Directed by Henry Selick
Starring Dakota Fanning, Teri Hatcher, Jennifer Saunders, and Dawn French
101 minutes
Review by Scott Johnson
There is little question that Coraline is a visual feast, using an innovative animation technique and shown in 3-D where available. It will likely be remembered for some time--and rightly so--for the cinematography which takes the movie quite far and for many viewers will be more than enough to satisfy them. There are also great moments of charm and atmosphere that really show the potential of the film which is somewhat more lacking in its story.
The movie begins with Coraline and her parents moving into a creepy old house. There are a number of interesting neighbors and mysteries that Coraline spends the entire first half of the movie discovering. The most peculiar of these is a door in the house that takes her to a parallel world where her parents are much nicer than her "other" parents but also have buttons for eyes. This other world will eventually portray its darker secret which becomes the thrust of the story itself.
While all of this is very attractively and inventively animated, too often--especially in the first half--we are left watching Coraline being entertained by the events around her rather than being entertained ourselves. As much as the visuals are a great achievement, I think there is both a lack of real wonder and a lack of terror in this movie even though it is really about wonder and terror. Not that either of these are missing entirely--there are some fine moments, especially the terror as Coraline discovers the drawbacks of the new world she has found. And there are certainly a few moments that will be too scary for younger children--I brought a 6-year-old who stayed through the entire movie but was definitely pushed to her limit, and I know another person who had the same experience with a similarly aged child
The movie doesn't need to be scarier but really could benefit from being creepier. Drawing out the horror that Coraline eventually finds would be one part of this--actually lingering over the what makes her discovery so frightening rather than discuss it in one scene and then follow with some other scary moments. There is some dark humor in Coraline--especially around one the neighbors' collection of stuffed dogs--but not nearly as much as it could have delivered.

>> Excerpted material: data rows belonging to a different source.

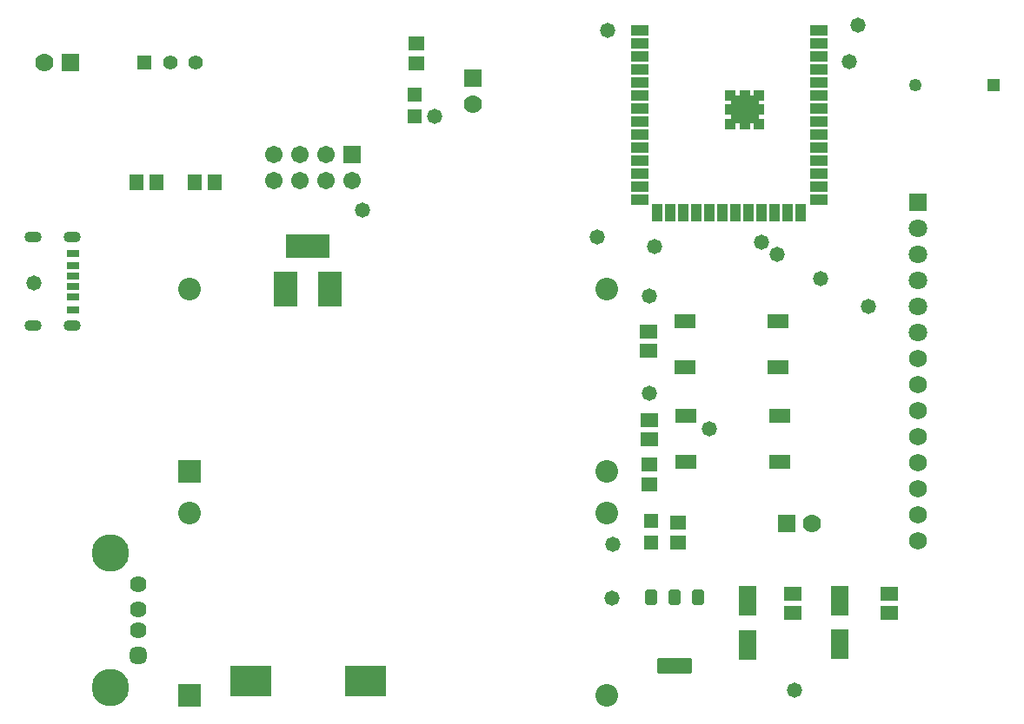
<source format=gbr>
G04*
G04 #@! TF.GenerationSoftware,Altium Limited,Altium Designer,24.1.2 (44)*
G04*
G04 Layer_Color=16711935*
%FSLAX44Y44*%
%MOMM*%
G71*
G04*
G04 #@! TF.SameCoordinates,98FF00E1-DB16-4AB4-99D8-1D2B7C447DA4*
G04*
G04*
G04 #@! TF.FilePolarity,Negative*
G04*
G01*
G75*
%ADD13R,2.7432X2.7432*%
%ADD14C,1.7112*%
%ADD15R,1.7112X1.7112*%
%ADD16C,1.7782*%
%ADD17R,1.7782X1.7782*%
%ADD18C,1.2500*%
%ADD19R,1.2500X1.2500*%
%ADD20C,1.4000*%
%ADD21R,1.4000X1.4000*%
G04:AMPARAMS|DCode=22|XSize=1.1mm|YSize=1.7mm|CornerRadius=0.55mm|HoleSize=0mm|Usage=FLASHONLY|Rotation=90.000|XOffset=0mm|YOffset=0mm|HoleType=Round|Shape=RoundedRectangle|*
%AMROUNDEDRECTD22*
21,1,1.1000,0.6000,0,0,90.0*
21,1,0.0000,1.7000,0,0,90.0*
1,1,1.1000,0.3000,0.0000*
1,1,1.1000,0.3000,0.0000*
1,1,1.1000,-0.3000,0.0000*
1,1,1.1000,-0.3000,0.0000*
%
%ADD22ROUNDEDRECTD22*%
%ADD23C,1.7272*%
%ADD24R,1.8082X1.8082*%
%ADD25C,1.8082*%
%ADD26C,2.2032*%
%ADD27R,2.2032X2.2032*%
%ADD28C,1.6232*%
G04:AMPARAMS|DCode=29|XSize=1.6232mm|YSize=1.6232mm|CornerRadius=0.4566mm|HoleSize=0mm|Usage=FLASHONLY|Rotation=90.000|XOffset=0mm|YOffset=0mm|HoleType=Round|Shape=RoundedRectangle|*
%AMROUNDEDRECTD29*
21,1,1.6232,0.7100,0,0,90.0*
21,1,0.7100,1.6232,0,0,90.0*
1,1,0.9132,0.3550,0.3550*
1,1,0.9132,0.3550,-0.3550*
1,1,0.9132,-0.3550,-0.3550*
1,1,0.9132,-0.3550,0.3550*
%
%ADD29ROUNDEDRECTD29*%
%ADD30C,3.6532*%
%ADD31R,1.7782X1.7782*%
%ADD32C,1.4732*%
%ADD60R,1.5562X1.3549*%
%ADD61R,1.2000X0.7000*%
%ADD62R,1.2000X0.7600*%
%ADD63R,1.2000X0.8000*%
%ADD64R,2.1000X1.4000*%
%ADD68R,1.3549X1.5562*%
%ADD72R,1.1032X1.1032*%
%ADD73R,1.1032X1.7032*%
%ADD74R,1.7032X1.1032*%
G04:AMPARAMS|DCode=75|XSize=1.5132mm|YSize=3.4432mm|CornerRadius=0.1999mm|HoleSize=0mm|Usage=FLASHONLY|Rotation=270.000|XOffset=0mm|YOffset=0mm|HoleType=Round|Shape=RoundedRectangle|*
%AMROUNDEDRECTD75*
21,1,1.5132,3.0435,0,0,270.0*
21,1,1.1135,3.4432,0,0,270.0*
1,1,0.3997,-1.5218,-0.5568*
1,1,0.3997,-1.5218,0.5568*
1,1,0.3997,1.5218,0.5568*
1,1,0.3997,1.5218,-0.5568*
%
%ADD75ROUNDEDRECTD75*%
G04:AMPARAMS|DCode=76|XSize=1.5132mm|YSize=1.1332mm|CornerRadius=0.1714mm|HoleSize=0mm|Usage=FLASHONLY|Rotation=270.000|XOffset=0mm|YOffset=0mm|HoleType=Round|Shape=RoundedRectangle|*
%AMROUNDEDRECTD76*
21,1,1.5132,0.7905,0,0,270.0*
21,1,1.1705,1.1332,0,0,270.0*
1,1,0.3427,-0.3953,-0.5853*
1,1,0.3427,-0.3953,0.5853*
1,1,0.3427,0.3953,0.5853*
1,1,0.3427,0.3953,-0.5853*
%
%ADD76ROUNDEDRECTD76*%
%ADD77R,1.4032X1.4032*%
%ADD78R,1.6732X1.3932*%
%ADD79R,1.8032X3.0032*%
G36*
X-239080Y-317260D02*
X-279080D01*
Y-287260D01*
X-239080D01*
Y-317260D01*
D02*
G37*
G36*
X-127320D02*
X-167320D01*
Y-287260D01*
X-127320D01*
Y-317260D01*
D02*
G37*
G36*
X-213520Y62992D02*
X-236060D01*
Y97028D01*
X-213520D01*
Y62992D01*
D02*
G37*
G36*
X-170340D02*
X-192880D01*
Y97028D01*
X-170340D01*
Y62992D01*
D02*
G37*
G36*
X-181991Y110650D02*
X-224409D01*
Y133190D01*
X-181991D01*
Y110650D01*
D02*
G37*
D13*
X222460Y255740D02*
D03*
D14*
X-160020Y185640D02*
D03*
X-185420D02*
D03*
Y211040D02*
D03*
X-210820Y185640D02*
D03*
Y211040D02*
D03*
X-236220Y185640D02*
D03*
Y211040D02*
D03*
D15*
X-160020D02*
D03*
D16*
X288090Y-148760D02*
D03*
X-42080Y260550D02*
D03*
X-459540Y301160D02*
D03*
D17*
X263090Y-148760D02*
D03*
X-434540Y301160D02*
D03*
D18*
X388620Y279400D02*
D03*
D19*
X464620D02*
D03*
D20*
X-312420Y300990D02*
D03*
X-337420D02*
D03*
D21*
X-362420D02*
D03*
D22*
X-470780Y130830D02*
D03*
Y44430D02*
D03*
X-432780Y130830D02*
D03*
Y44430D02*
D03*
D23*
X391160Y-165100D02*
D03*
Y-139700D02*
D03*
Y-114300D02*
D03*
Y-88900D02*
D03*
Y-63500D02*
D03*
Y-38100D02*
D03*
Y-12700D02*
D03*
Y12700D02*
D03*
D24*
Y165100D02*
D03*
D25*
Y139700D02*
D03*
Y114300D02*
D03*
Y88900D02*
D03*
Y63500D02*
D03*
Y38100D02*
D03*
D26*
X87630Y-138430D02*
D03*
Y-316230D02*
D03*
X-318770Y-138430D02*
D03*
Y80010D02*
D03*
X87630Y-97790D02*
D03*
Y80010D02*
D03*
D27*
X-318770Y-316230D02*
D03*
Y-97790D02*
D03*
D28*
X-368090Y-232570D02*
D03*
Y-252570D02*
D03*
Y-207570D02*
D03*
D29*
Y-277570D02*
D03*
D30*
X-395190Y-308270D02*
D03*
Y-176870D02*
D03*
D31*
X-42080Y285550D02*
D03*
D32*
X270510Y-311150D02*
D03*
X323850Y302260D02*
D03*
X129540Y-21800D02*
D03*
X-469900Y86360D02*
D03*
X129540Y73660D02*
D03*
X93980Y-168910D02*
D03*
X92710Y-220980D02*
D03*
X332740Y337820D02*
D03*
X88900Y332740D02*
D03*
X-80010Y248920D02*
D03*
X-149860Y157480D02*
D03*
X78740Y130810D02*
D03*
X134620Y121920D02*
D03*
X187960Y-55880D02*
D03*
X254000Y114300D02*
D03*
X238760Y125730D02*
D03*
X295910Y90170D02*
D03*
X342900Y63500D02*
D03*
D60*
X-97790Y319636D02*
D03*
Y300124D02*
D03*
X129540Y-90574D02*
D03*
Y-110086D02*
D03*
X157480Y-167236D02*
D03*
Y-147724D02*
D03*
D61*
X-431980Y92630D02*
D03*
Y82630D02*
D03*
D62*
Y102830D02*
D03*
Y72430D02*
D03*
D63*
Y115130D02*
D03*
Y60130D02*
D03*
D64*
X164050Y4170D02*
D03*
X255050D02*
D03*
X164050Y49170D02*
D03*
X255050D02*
D03*
X165320Y-88540D02*
D03*
X256320D02*
D03*
X165320Y-43540D02*
D03*
X256320D02*
D03*
D68*
X-313286Y184150D02*
D03*
X-293773D02*
D03*
X-350924D02*
D03*
X-370437D02*
D03*
D72*
X222220Y255270D02*
D03*
Y269270D02*
D03*
X236220D02*
D03*
X208220D02*
D03*
Y241270D02*
D03*
X222220D02*
D03*
X236220D02*
D03*
X208220Y255270D02*
D03*
X236220D02*
D03*
D73*
X137370Y154870D02*
D03*
X150070D02*
D03*
X162770D02*
D03*
X175470D02*
D03*
X188170D02*
D03*
X200870D02*
D03*
X213570D02*
D03*
X226270D02*
D03*
X238970D02*
D03*
X251670D02*
D03*
X264370D02*
D03*
X277070D02*
D03*
D74*
X119720Y332470D02*
D03*
Y319770D02*
D03*
Y307070D02*
D03*
Y294370D02*
D03*
Y281670D02*
D03*
Y268970D02*
D03*
Y256270D02*
D03*
Y243570D02*
D03*
Y230870D02*
D03*
Y218170D02*
D03*
Y205470D02*
D03*
Y192770D02*
D03*
Y180070D02*
D03*
Y167370D02*
D03*
X294720D02*
D03*
Y180070D02*
D03*
Y192770D02*
D03*
Y205470D02*
D03*
Y218170D02*
D03*
Y230870D02*
D03*
Y243570D02*
D03*
Y256270D02*
D03*
Y268970D02*
D03*
Y281670D02*
D03*
Y294370D02*
D03*
Y307070D02*
D03*
Y319770D02*
D03*
Y332470D02*
D03*
D75*
X153670Y-287450D02*
D03*
D76*
X176570Y-220550D02*
D03*
X153670D02*
D03*
X130770D02*
D03*
D77*
X-99060Y248580D02*
D03*
Y269580D02*
D03*
X130810Y-166710D02*
D03*
Y-145710D02*
D03*
D78*
X363220Y-217170D02*
D03*
Y-235370D02*
D03*
X129540Y-66250D02*
D03*
Y-48050D02*
D03*
X128270Y20110D02*
D03*
Y38310D02*
D03*
X269240Y-217170D02*
D03*
Y-235370D02*
D03*
D79*
X314960Y-266520D02*
D03*
Y-223520D02*
D03*
X224790Y-267000D02*
D03*
Y-224000D02*
D03*
M02*

</source>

It is hard to explain this without giving away the plot, but consider other films that have succeeded or failed in the same way. The Golden Compass, for example, holds a secret about what the adults plan to do to the children in the movie, but again does far too little to linger over the real creepiness at play--although I thought the movie was entertaining in other ways. On the other hand, the original Charlie and the Chocolate Factory succeeds exactly where these two fall short. Remember how Willie Wonka feigns concern over these awful children but clearly delights in watching them get their just desserts, so to speak. The dark and malicious humor in many of his lines--"The suspense is terrible . . . I hope it'll last!"--are what give us a stake in not only appreciating the scenery but in wanting to know how this morality tale will play out--and enjoying every moment of well-deserved suffering by the children.
Roger Ebert in his review says that Coraline "is not a nice little girl. She's unpleasant, complains, has an attitude and makes friends reluctantly." Actually, I think her biggest problem is that she has parents who don't really pay any attention to her. I would have found her more interesting had she been a bit more of a thankless brat who was seduced by the "other" world because she didn't appreciate the real world enough. I don't so much care about whatever lesson may or may not be learned, but I think this would have been more effective at creating the sort of tension that Coraline is attempting. It is much more fun when we the audience get to be Willie Wonka, devilishly looking on the guilty as they struggle with their little moral dilemmas and can only hope to claw their way back to humanity. Hitchcock understood this, and so did the Ancient Greeks--although unlike Hitch, they were much less open to allowing their heroes to find redemption and a happy ending.
Instead, the first half of the film is surprisingly slow and unnecessarily long. I saw the movie opening weekend at the only screen showing it in 3-D in San Francisco with an audience largely of adults--likely people who were looking for a unique movie-going experience. In some ways, they found it--the film really is a visual treasure and that for many people will be enough to make it worth viewing. I was surprised, though, by how quiet the audience was throughout most of the movie.